Öncelikle Dünya Kupası ile başlayalım. İzlemesi keyifli, sürprizleri olan, genellikle agresiflikten uzak, heyecan seviyesi orta karar bir turnuvaydı bence. Turnuvanın ilerledikçe rotanın Avrupa’ya dönmesi bunda etkili oldu diyebiliriz.
Fransa’nın hak ettiğini düşünüyorum. Benim açımdan Hırvatistan ve Belçika da sürpriz değildi. İzlanda ve Almanya’dan daha iyi performans bekliyordum, onlar şaşırttı.
Bununla beraber Şalom Spor sayfasını Amerikalarda temsil etmeye çalışıyorum. “Nasıl?” derseniz, şöyle ki… Dünya Bankası’nın Washington, DC genel merkezinde yüzlerce çalışanın girdiği tahmin yarışmasında genel merkezde ikinci oldum. CV’ye koymayı düşünüyorum.
Şaka bir yana, umarım Türkiye gelecek turnuvalarda yer alır çünkü böyle kuru kuruya izlemek zevkli olmuyor.
Ligler başlamadan önce Fenerbahçe’ye gelirsek, yıllar sonra umutlu bir taraftar var. Kombineler ses getirecek bir transfer bile olmadan bitti. Forma satışları, yeni formalar güzel/çirkin bakılmadan tarihi rekorlar kırıyor. Bütün bunların tabii ki de sebebi Ali Koç ve getirdiği mutlu, ılık ve coşkulu rüzgâr.
Ali Koç’un şahsi olarak bunları kazandırmasının birçok sebebi var tabii. Bunlar herkes için farklı ama ‘duruşu’ sanırım taraftarların her zaman en sevdiği özelliğiydi. Sonra da vizyonu geliyor.
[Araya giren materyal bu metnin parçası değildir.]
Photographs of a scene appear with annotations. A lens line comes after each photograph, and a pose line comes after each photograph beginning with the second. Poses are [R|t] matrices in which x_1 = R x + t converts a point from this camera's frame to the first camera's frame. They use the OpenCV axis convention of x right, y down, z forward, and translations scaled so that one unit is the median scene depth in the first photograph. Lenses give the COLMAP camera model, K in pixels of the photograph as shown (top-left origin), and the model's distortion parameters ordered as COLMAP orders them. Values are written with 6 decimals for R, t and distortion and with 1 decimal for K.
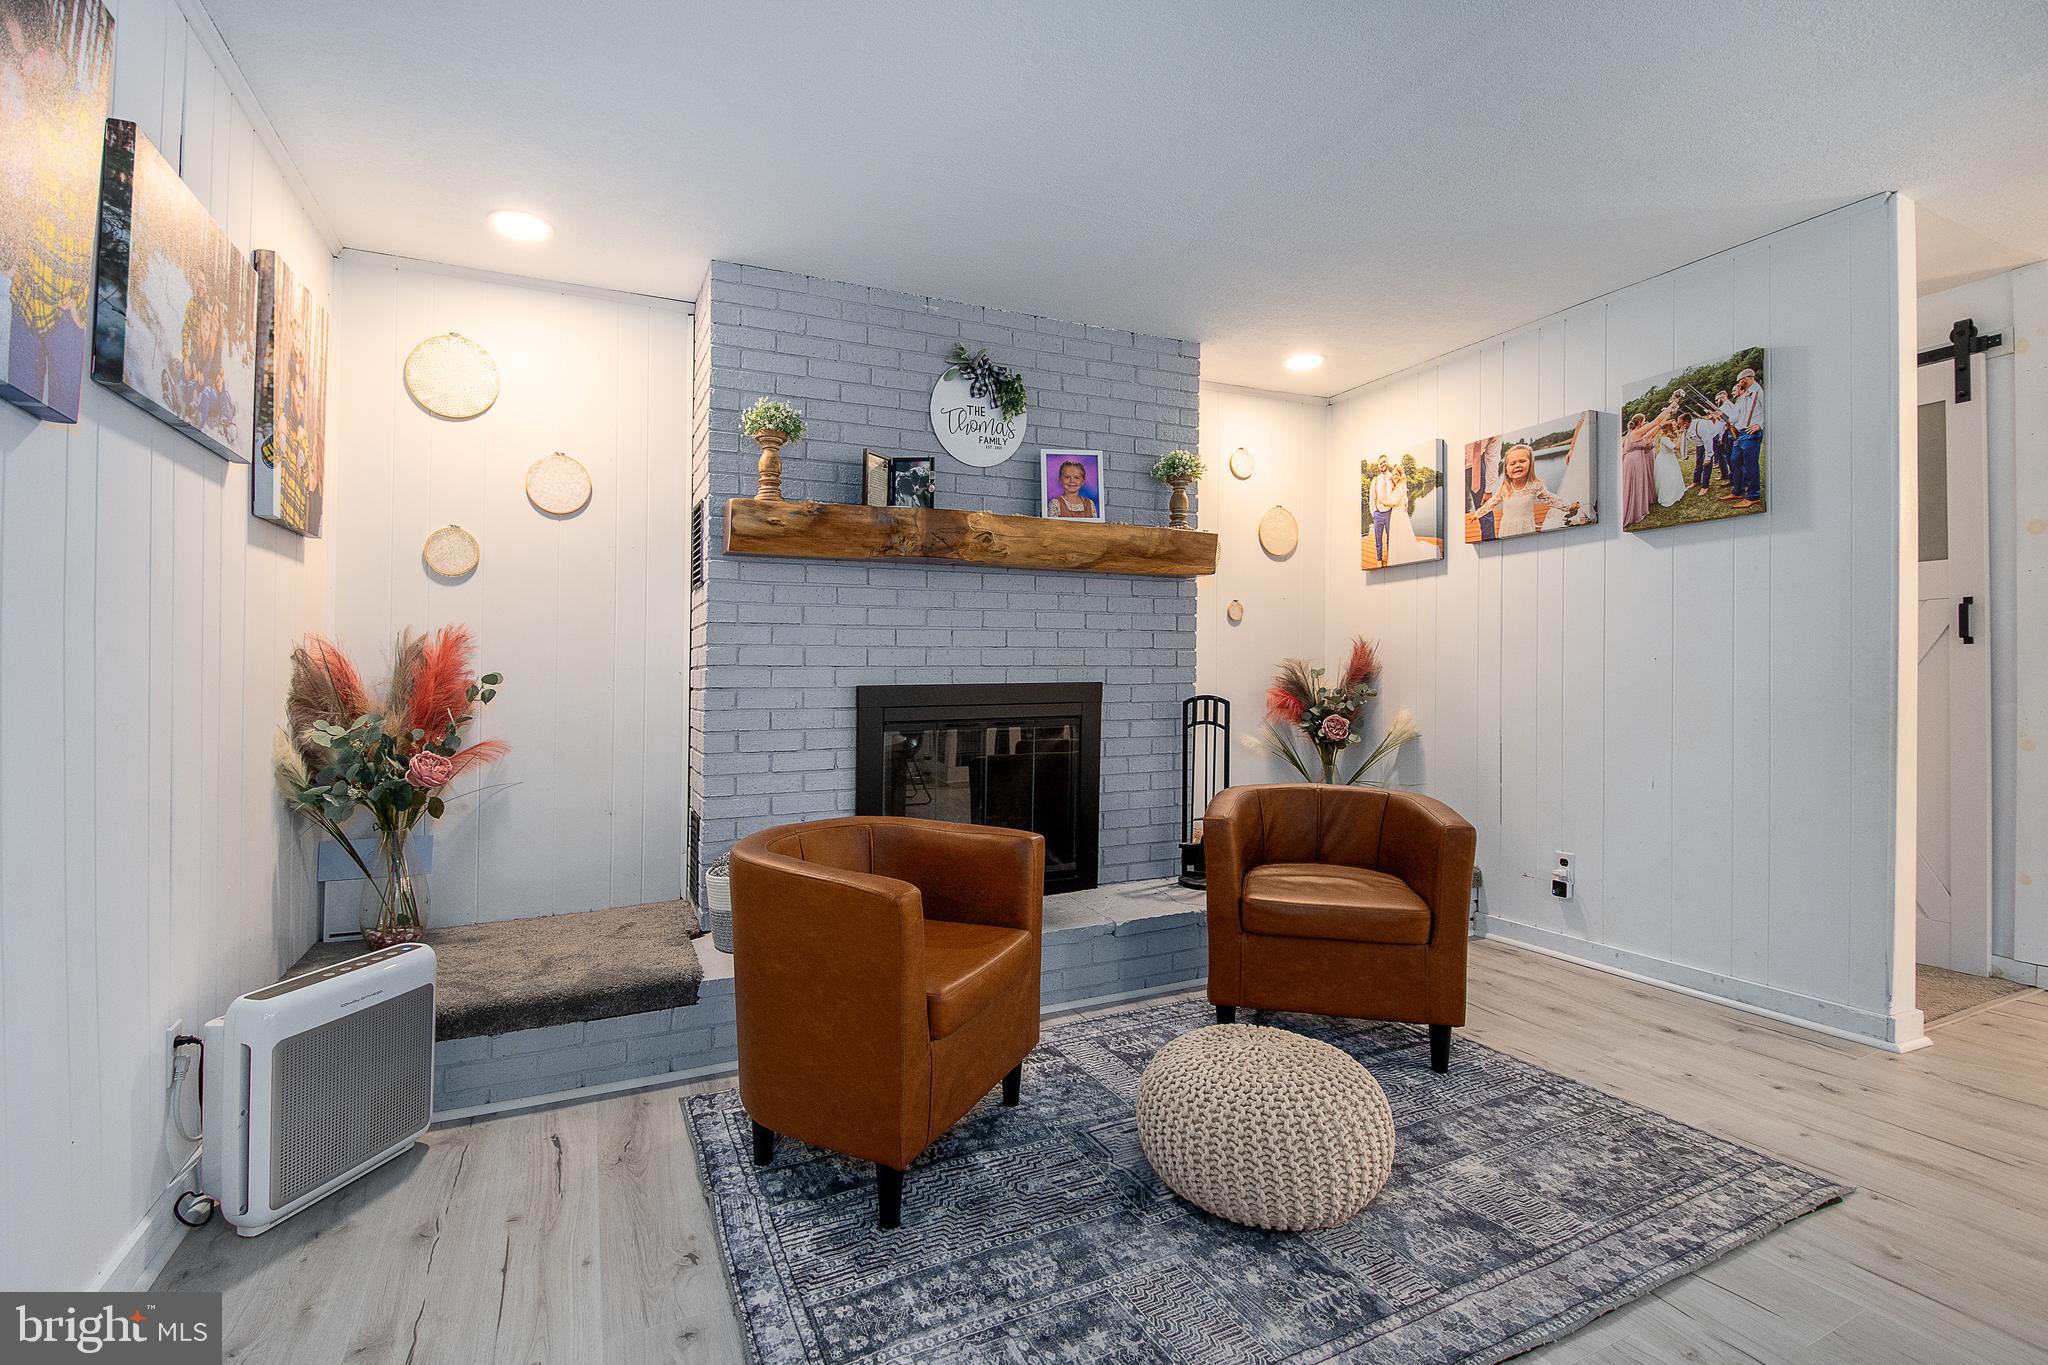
lens RADIAL K [[918.3, 0, 1038.1], [0, 918.3, 683.3], [0, 0, 1]] dist [0.008284, -0.010366]
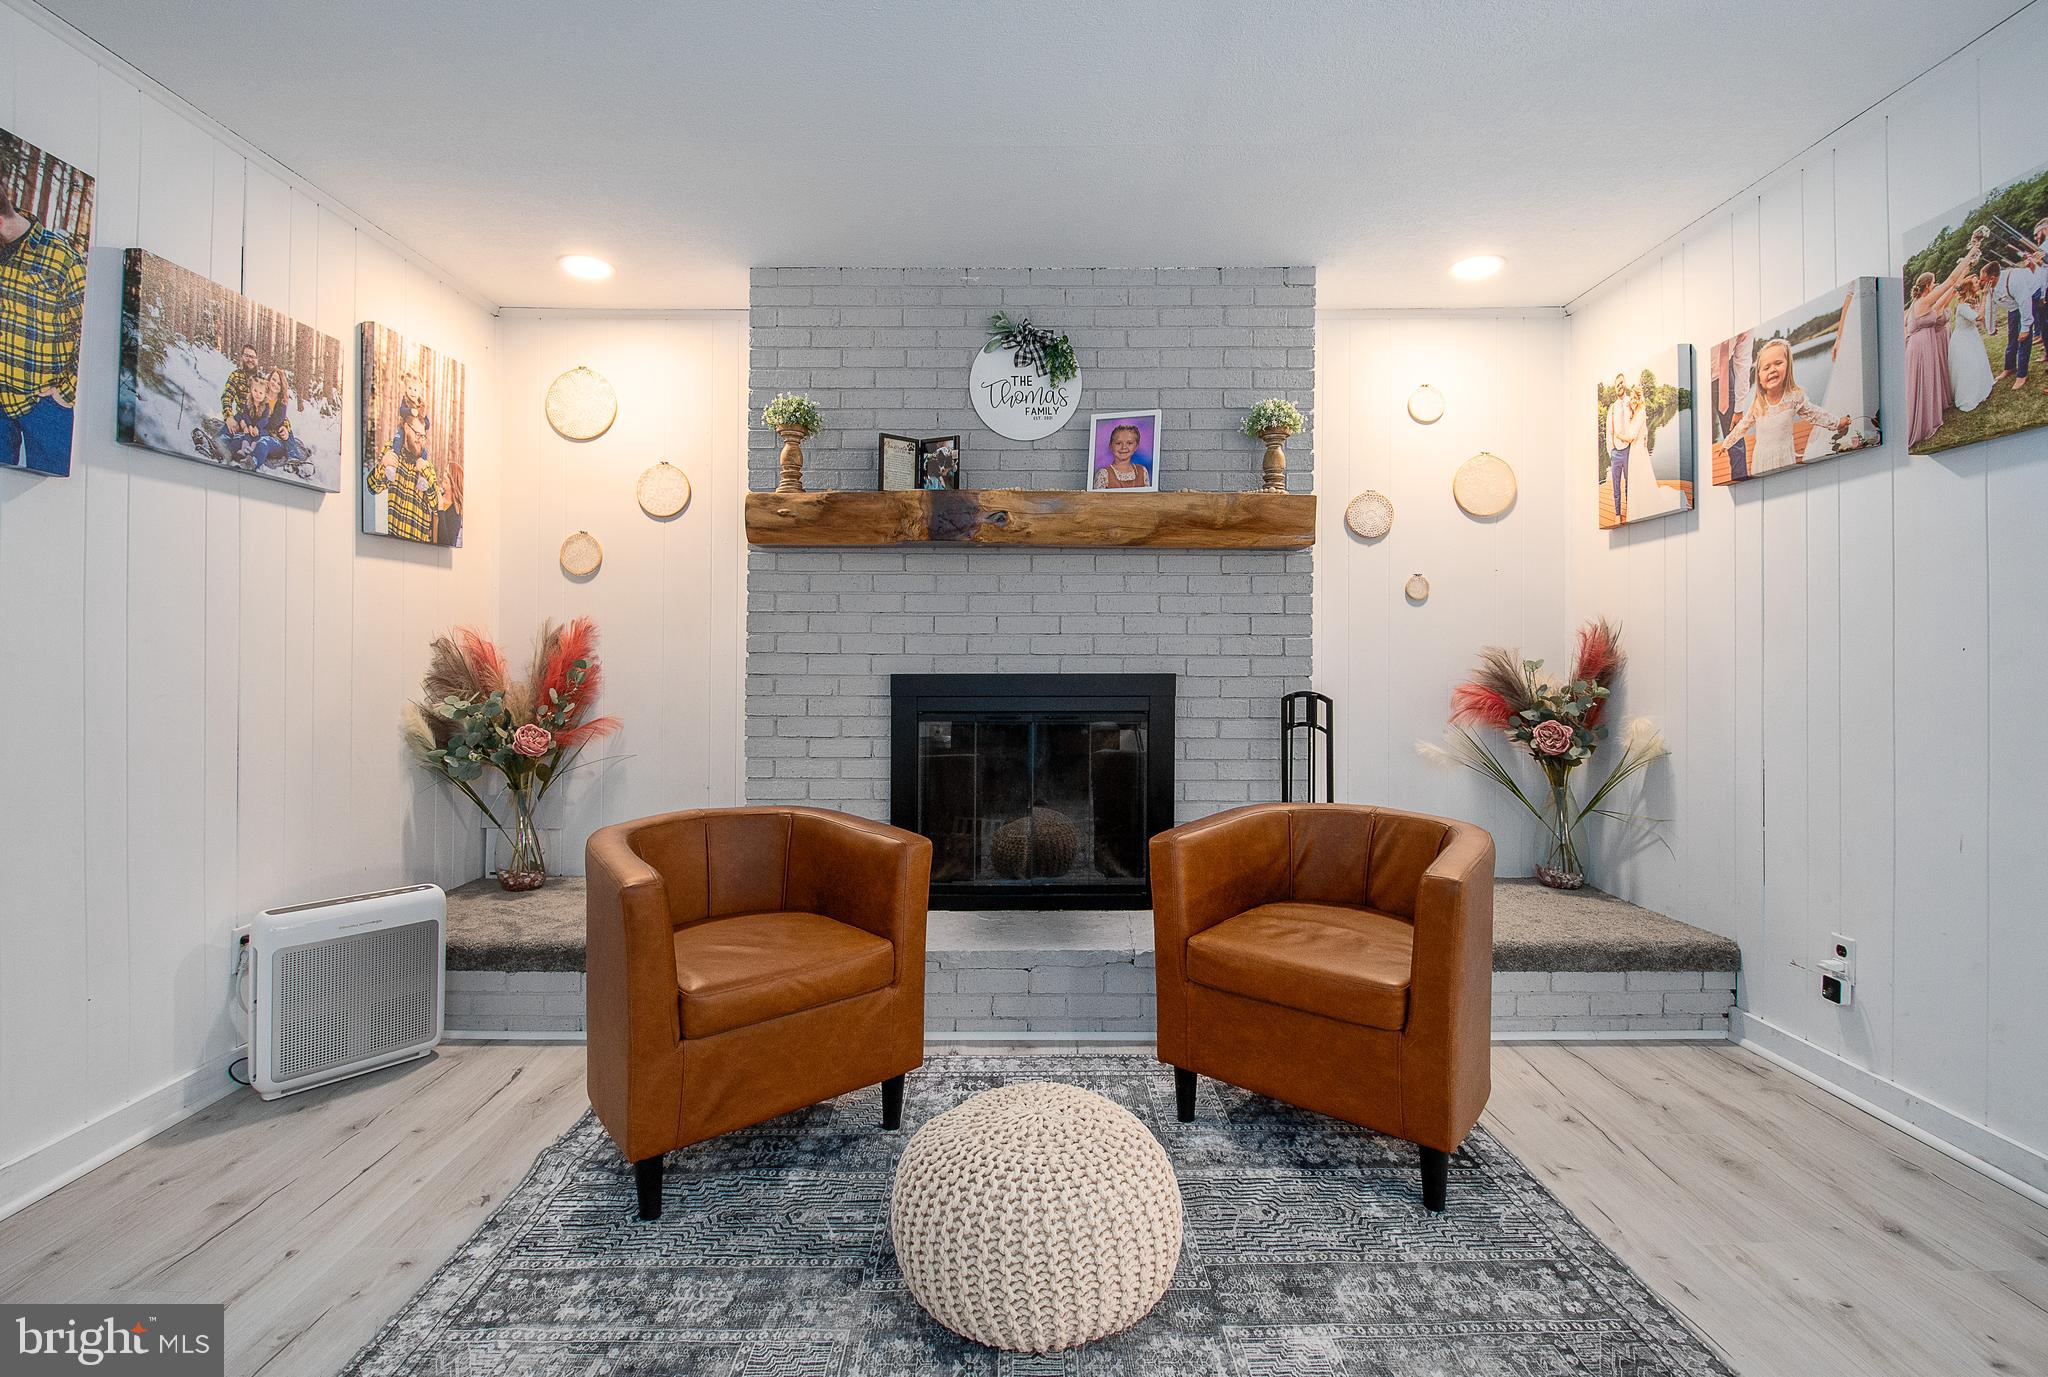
lens RADIAL K [[963.8, 0, 1051.8], [0, 963.8, 660.7], [0, 0, 1]] dist [0.003927, -0.011104]
pose [[0.907865, 0.008655, -0.419173, 0.401270], [-0.012149, 0.999910, -0.005665, -0.007907], [0.419086, 0.010236, 0.907889, 0.137926]]
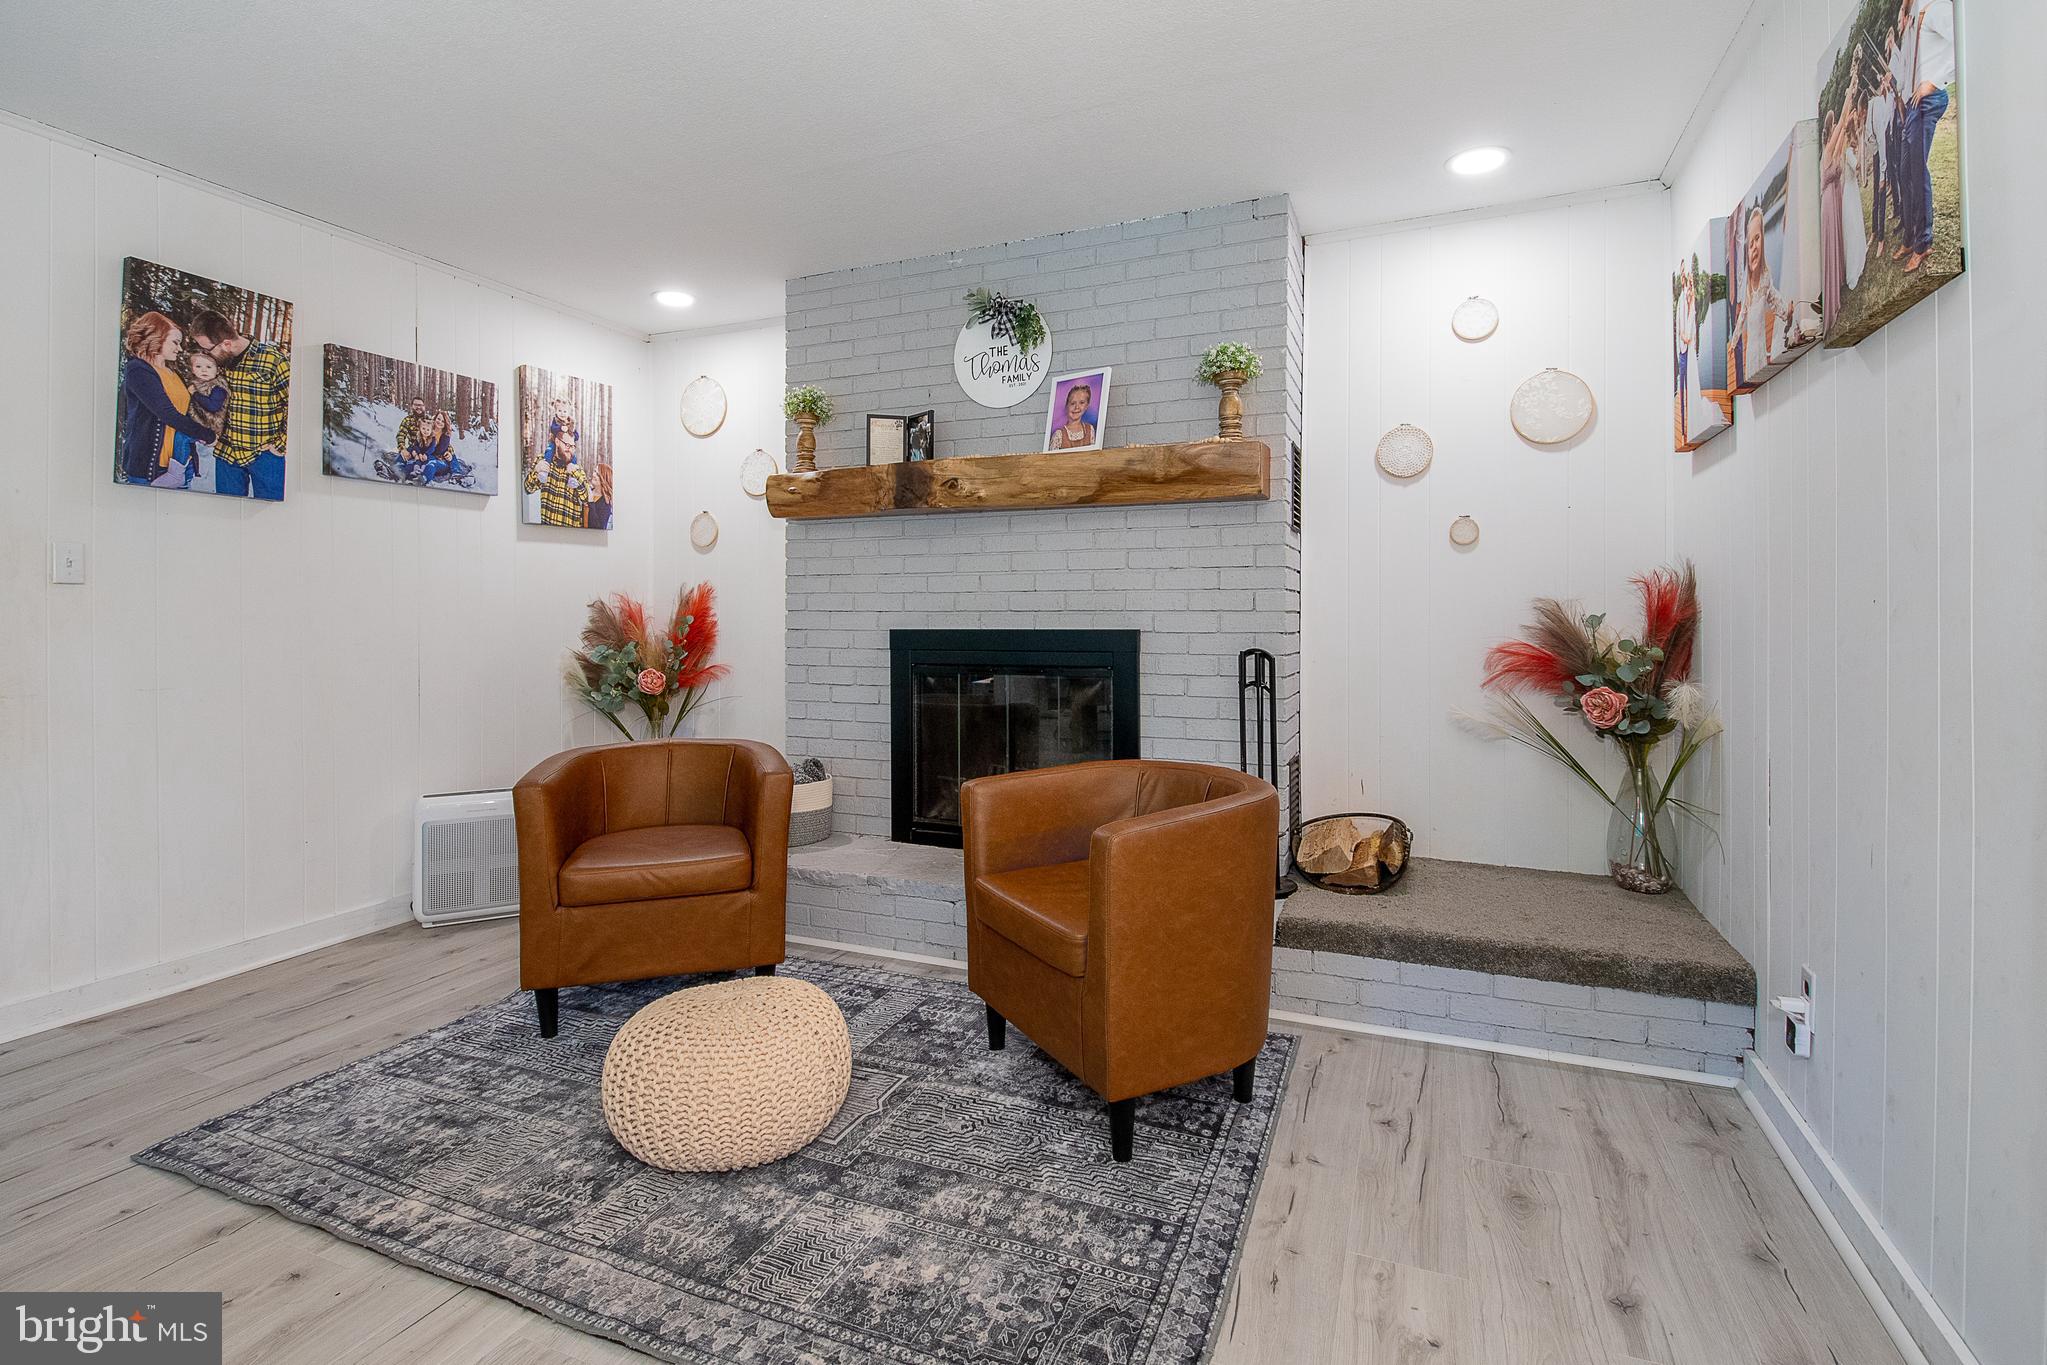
lens RADIAL K [[1022.0, 0, 1035.3], [0, 1022.0, 624.7], [0, 0, 1]] dist [0.004003, -0.009507]
pose [[0.657022, 0.013282, -0.753754, 0.846229], [-0.009160, 0.999912, 0.009636, -0.016347], [0.753816, 0.000573, 0.657086, 0.335732]]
Bunu da çalışma arkadaşlarını seçmeye başladığından beri görüyoruz.
Görünen o ki bu sene Fenerbahçe; daha genç, daha dinamik, daha tecrübesiz, daha gönülden, daha geleceğe dönük, daha fair-play, hem kendi taraftarına hem rakip taraftarlara daha sempatik, daha çok koşan, daha çok savaşan ve kesinlikle daha atak bir takımla geliyor.
Bu sene, bir Fenerbahçe taraftarı olarak, kazanalım veya kaybedelim, şampiyon olalım veya olmayalım, ben mutlu bir sene geçireceğimizi düşünüyorum. Geleceğe dair umudumuzu koruyarak, sabırlı olalım.